La Luna iluminaba todo el sendero, era hora de partir. No podía
estar en el bosque a esa hora de la noche. Mucho menos sola. Pero un poco de
soledad era lo que necesitaba para estar conmigo misma. Escucharme a mí,
abrazarme a mí, besarme a mí, hablar de mí, pero conmigo. Iba de vez en cuando
a este bosque en el día cuando necesitaba alejarme de la sociedad, poner en
pausa la vida y encontrarme con la naturaleza, con el silencio que me brindaba
la madre naturaleza. Mi cabeza sentía que explotaba y necesitaba alejarme de
todo, así que corrí al bosque. A mi escape.
Prefería sentarme a contemplar los arboles.
Miles de preguntas me invaden. Respuestas abruptas sobresalen. Me
recosté en el suelo verde, cerrando los ojos, como esperando a tele transportarme
a casa. Pero no, ahí estaba yo, tendida en el suelo, esperando un cambio, o una
brisa suave que traiga las infinitas respuestas.

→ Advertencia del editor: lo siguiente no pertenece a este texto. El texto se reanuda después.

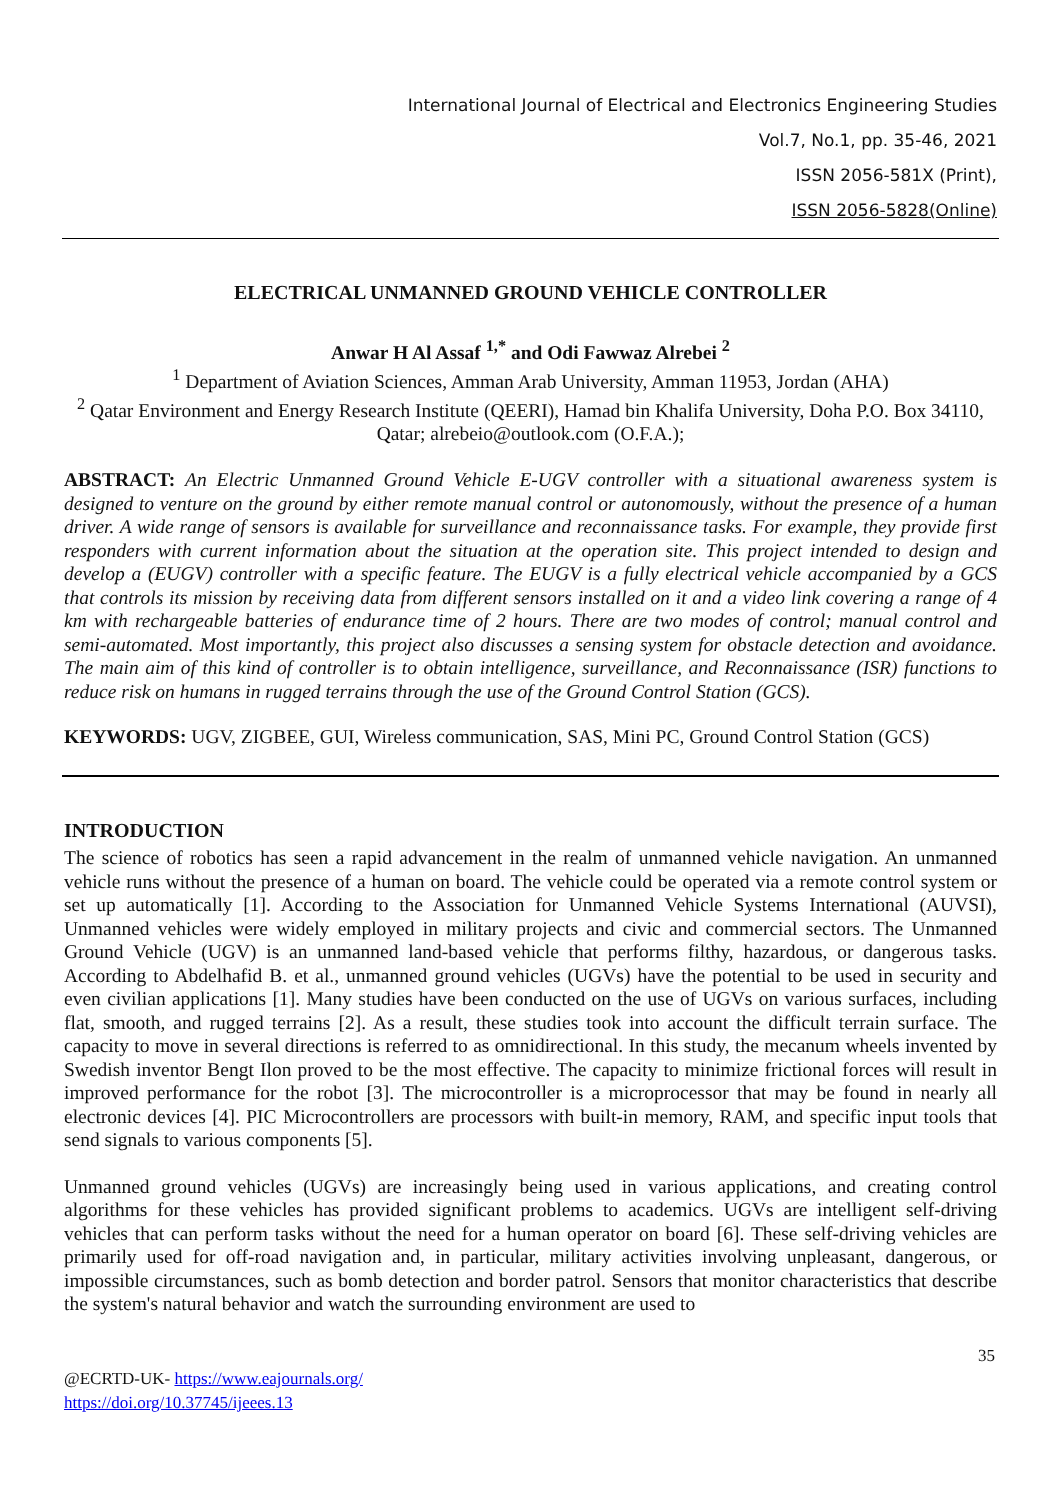International Journal of Electrical and Electronics Engineering Studies
Vol.7, No.1, pp. 35-46, 2021
ISSN 2056-581X (Print),
ISSN 2056-5828(Online)
ELECTRICAL UNMANNED GROUND VEHICLE CONTROLLER
Anwar H Al Assaf <sup>1,*</sup> and Odi Fawwaz Alrebei <sup>2</sup>
<sup>1</sup> Department of Aviation Sciences, Amman Arab University, Amman 11953, Jordan (AHA)
<sup>2</sup> Qatar Environment and Energy Research Institute (QEERI), Hamad bin Khalifa University, Doha P.O. Box 34110, Qatar; alrebeio@outlook.com (O.F.A.);
ABSTRACT: An Electric Unmanned Ground Vehicle E-UGV controller with a situational awareness system is designed to venture on the ground by either remote manual control or autonomously, without the presence of a human driver. A wide range of sensors is available for surveillance and reconnaissance tasks. For example, they provide first responders with current information about the situation at the operation site. This project intended to design and develop a (EUGV) controller with a specific feature. The EUGV is a fully electrical vehicle accompanied by a GCS that controls its mission by receiving data from different sensors installed on it and a video link covering a range of 4 km with rechargeable batteries of endurance time of 2 hours. There are two modes of control; manual control and semi-automated. Most importantly, this project also discusses a sensing system for obstacle detection and avoidance. The main aim of this kind of controller is to obtain intelligence, surveillance, and Reconnaissance (ISR) functions to reduce risk on humans in rugged terrains through the use of the Ground Control Station (GCS).
KEYWORDS: UGV, ZIGBEE, GUI, Wireless communication, SAS, Mini PC, Ground Control Station (GCS)
INTRODUCTION
The science of robotics has seen a rapid advancement in the realm of unmanned vehicle navigation. An unmanned vehicle runs without the presence of a human on board. The vehicle could be operated via a remote control system or set up automatically [1]. According to the Association for Unmanned Vehicle Systems International (AUVSI), Unmanned vehicles were widely employed in military projects and civic and commercial sectors. The Unmanned Ground Vehicle (UGV) is an unmanned land-based vehicle that performs filthy, hazardous, or dangerous tasks. According to Abdelhafid B. et al., unmanned ground vehicles (UGVs) have the potential to be used in security and even civilian applications [1]. Many studies have been conducted on the use of UGVs on various surfaces, including flat, smooth, and rugged terrains [2]. As a result, these studies took into account the difficult terrain surface. The capacity to move in several directions is referred to as omnidirectional. In this study, the mecanum wheels invented by Swedish inventor Bengt Ilon proved to be the most effective. The capacity to minimize frictional forces will result in improved performance for the robot [3]. The microcontroller is a microprocessor that may be found in nearly all electronic devices [4]. PIC Microcontrollers are processors with built-in memory, RAM, and specific input tools that send signals to various components [5].
Unmanned ground vehicles (UGVs) are increasingly being used in various applications, and creating control algorithms for these vehicles has provided significant problems to academics. UGVs are intelligent self-driving vehicles that can perform tasks without the need for a human operator on board [6]. These self-driving vehicles are primarily used for off-road navigation and, in particular, military activities involving unpleasant, dangerous, or impossible circumstances, such as bomb detection and border patrol. Sensors that monitor characteristics that describe the system's natural behavior and watch the surrounding environment are used to
35
@ECRTD-UK- https://www.eajournals.org/
https://doi.org/10.37745/ijeees.13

Veía como los pequeños animalitos huían de la noche. Todos a sus
casas. Debía hacer lo mismo. Pero mi rebeldía corría por mis venas y mis
piernas le obedecían. No podía moverme de allí. Y sentí como la sangre se
plantaba en mis pies, haciendo que salgan raíces de mi piel. Me asusté, por un
instante me sentía presa en mi zona de confort. Abrí los ojos. Vi las
estrellas, un millón de ellas, veía como corrían, como avanzaban.Vi la Luna,
que me iluminaba. Con las raíces al suelo hacía el intento de despegarme,
quería alcanzarle, se veía tan cerca, tan grande. Y yo tan pequeña, la veía
inalcanzable.
Mi deseo de tenerla entre mis manos era muy grande, correr hasta
el final del camino, allí donde se podía tocar la Luna, allí donde no
tendríamos diferencia de tamaño, allí quería llegar, pero esas raíces, esas
malditas raíces que no dejaban que me moviera.